Les commissions de la chambre achèvent d’élaborer les projets qui leur ont été soumis. Au milieu des discussions sur les affaires viendra un débat tout politique provoqué par la proposition de M. Duvergier de Hauranne sur la réforme électorale. La chambre a eu raison d’autoriser la lecture de cette proposition, et de permettre qu’elle fût l’objet d’un premier débat. Ceux des conservateurs qui ont voté cette autorisation n’ont pas voulu que l’opposition pût leur reprocher de se servir de la supériorité du nombre pour étouffer les discussions. Ce sentiment n’est pas moins politique qu’honorable. Sans croire qu’il y ait urgence à changer la loi électorale, on peut penser qu’il n’est pas sans utilité pour la chambre et pour le pays de connaître les griefs que des esprits sérieux croient devoir articuler contre la législation en vigueur, ainsi que les changemens qu’ils proposent en s’efforçant de les rendre pratiques et modérés. La proposition de M. Duvergier ne nous transporte pas dans la région des utopies ; elle ne bouleverse rien de fond en comble : aussi les partis extrêmes ne lui ont pas fait un très bienveillant accueil. C’est ce qui, aux yeux de plusieurs conservateurs, a donné à cette proposition le caractère d’une question mise consciencieusement à l’étude. Si, à la chambre, quelques esprits ardens veulent en faire une arme d’opposition, ils nuiront à la cause qu’ils prétendent servir. Il faut étudier le problème de bonne foi, sans tomber dans des récriminations amères et injustes, car ici personne n’est en possession de la vérité, et, dans la pratique de nos mœurs électorales, quel parti oserait se dire irréprochable ?

▸ **Informations fournies**
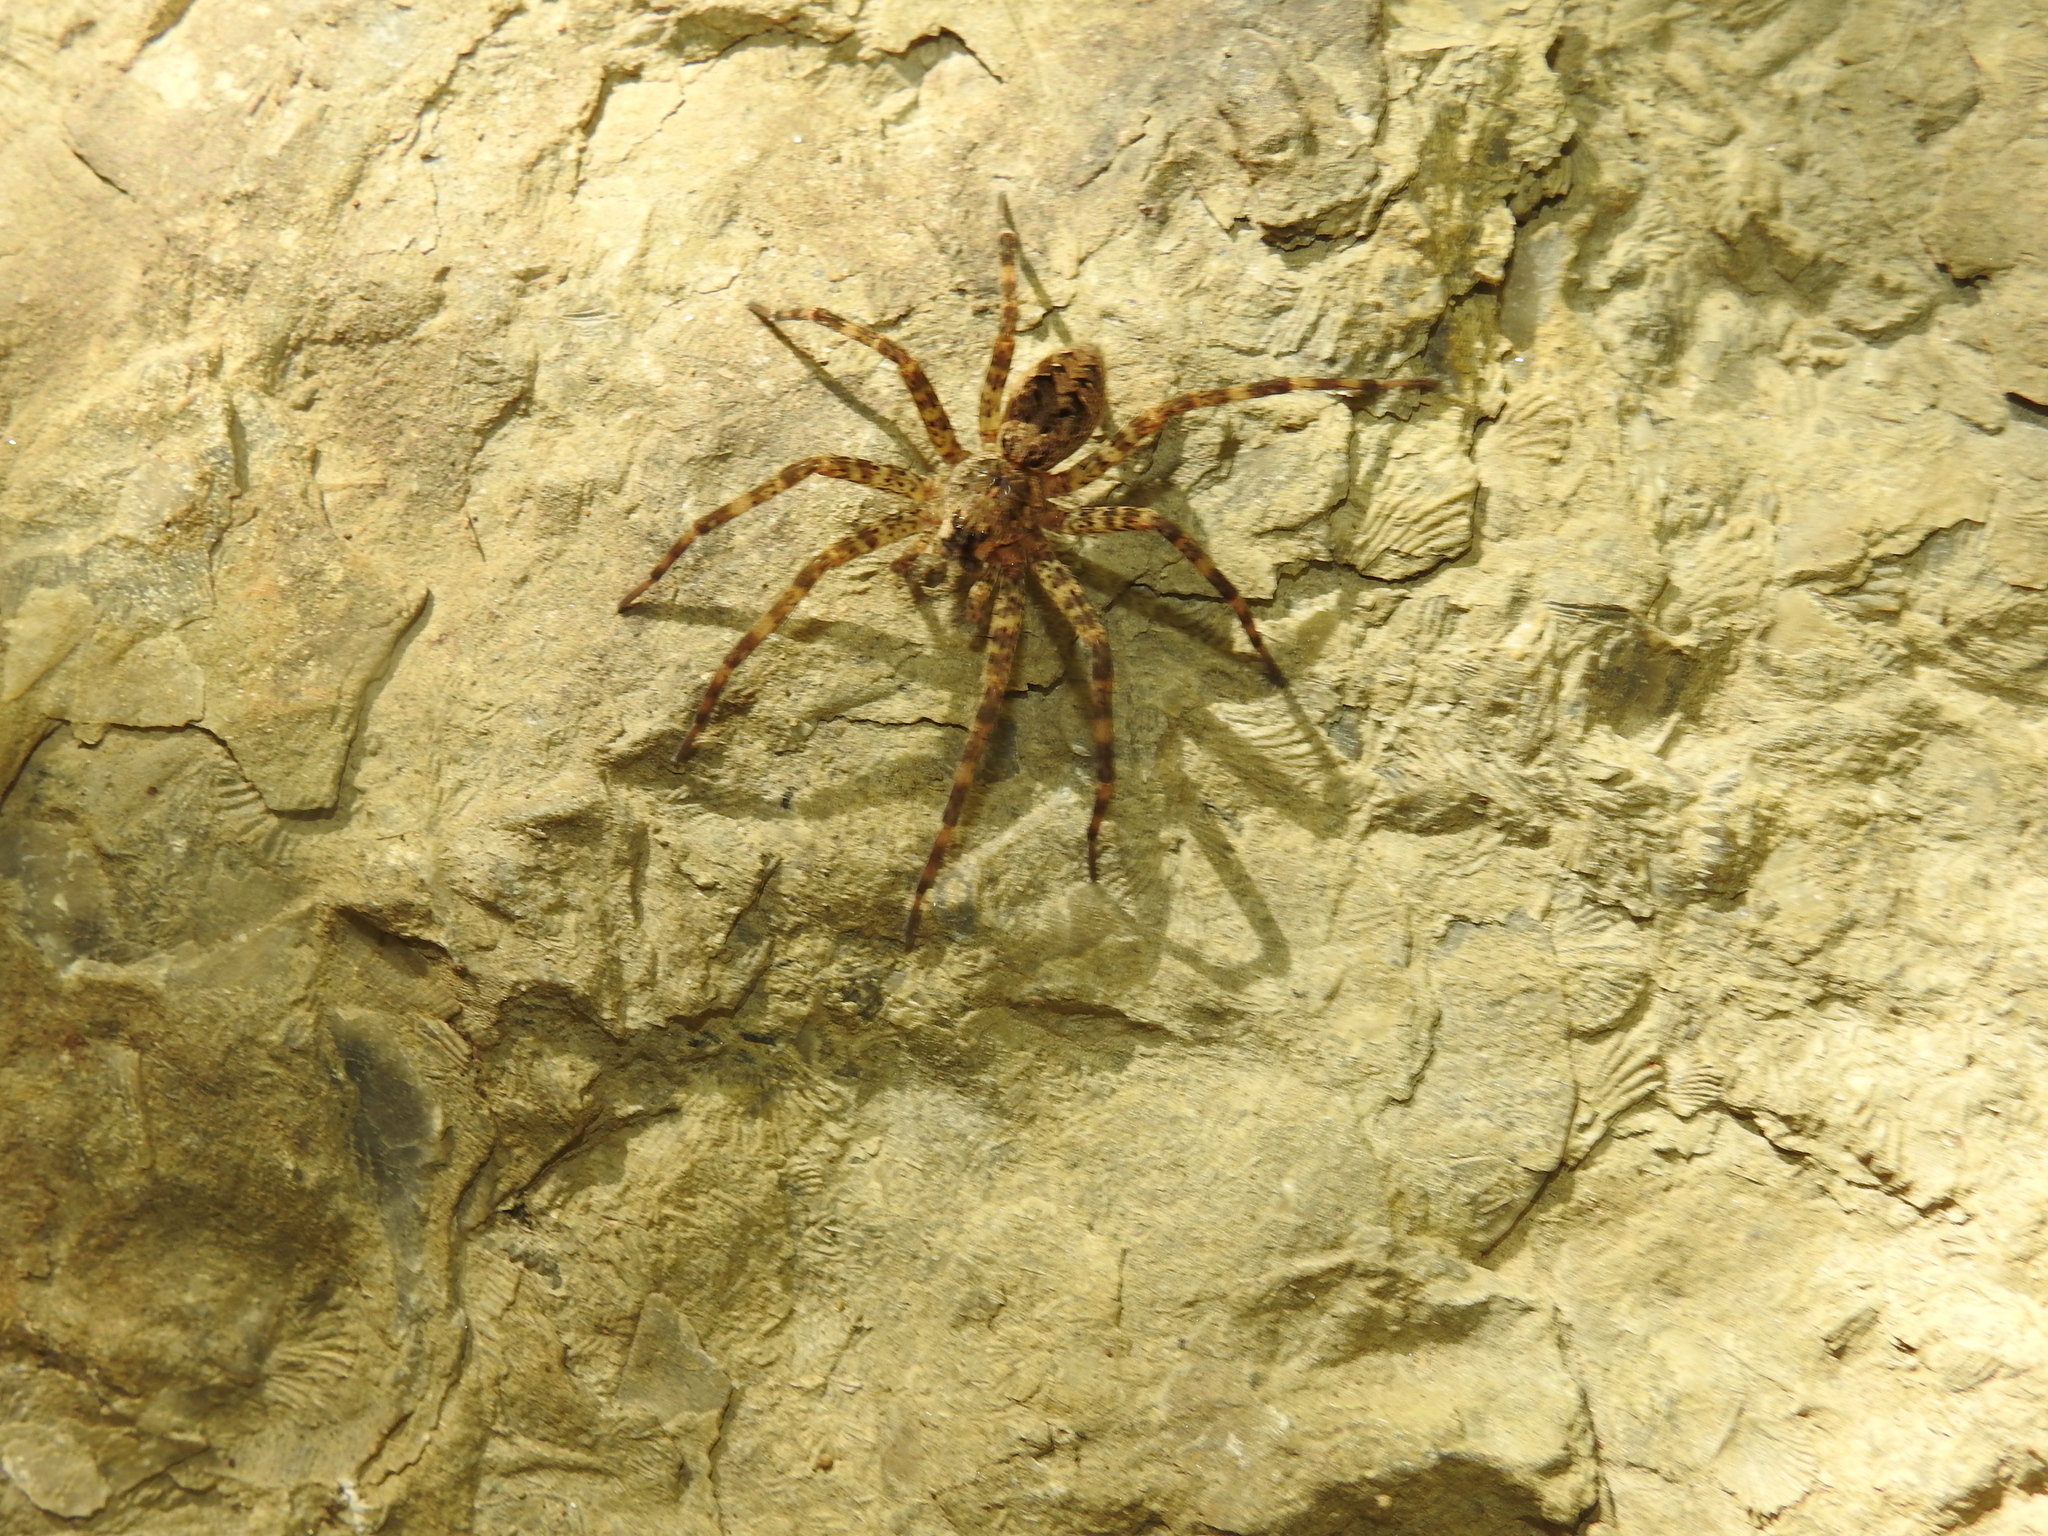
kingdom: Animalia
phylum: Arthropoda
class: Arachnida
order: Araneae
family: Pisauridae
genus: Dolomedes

* * *

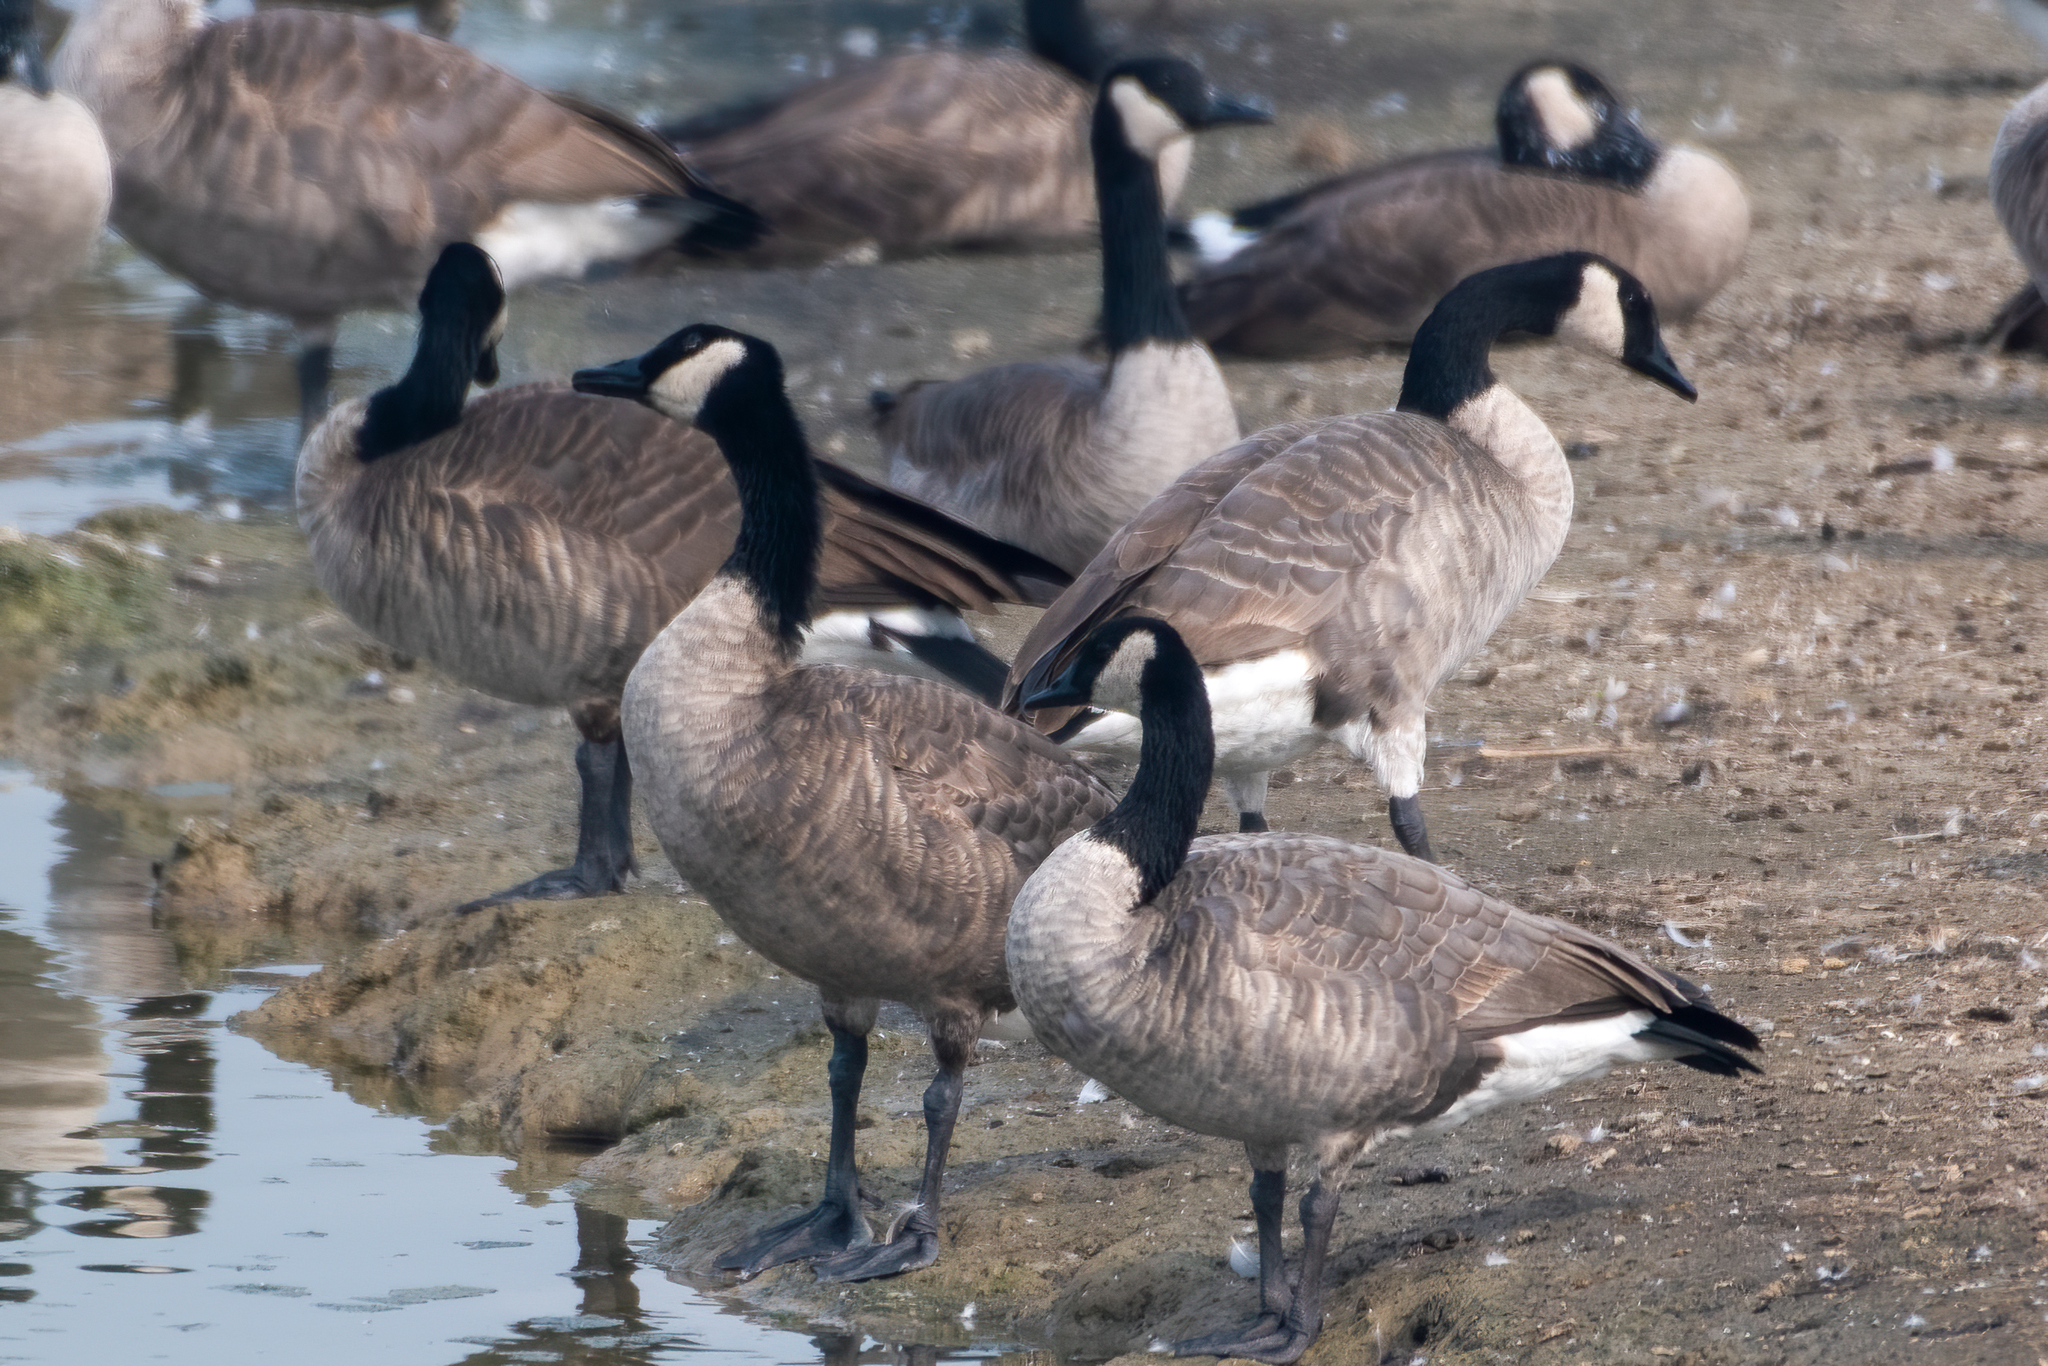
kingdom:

▸ **Défis**
a) D'après l'extrait de page, qui a présenté la proposition sur la réforme électorale ?
b) Poursuivez en un court paragraphe le texte sur la réforme électorale après sa dernière phrase.
Vous n'aurez pas besoin des entrées.

▸ **Réponses à l'exercice**
a) M. Duvergier de Hauranne.

b)
La chambre a accueilli la nouvelle de la mort de M. Martin du Nord avec des démonstrations tout-à-fait honorables pour sa mémoire. M. Martin du Nord est un des hommes qui, depuis 1830, ont été le plus mêlés au mouvement des affaires ; tour à tour rapporteur de commissions importantes, vice-président de la chambre, procureur-général près la cour royale de Paris, deux fois ministre du commerce et des travaux publics, garde-des-sceaux, il s’était fait au sein du parlement beaucoup d’amis par son aménité et son obligeance.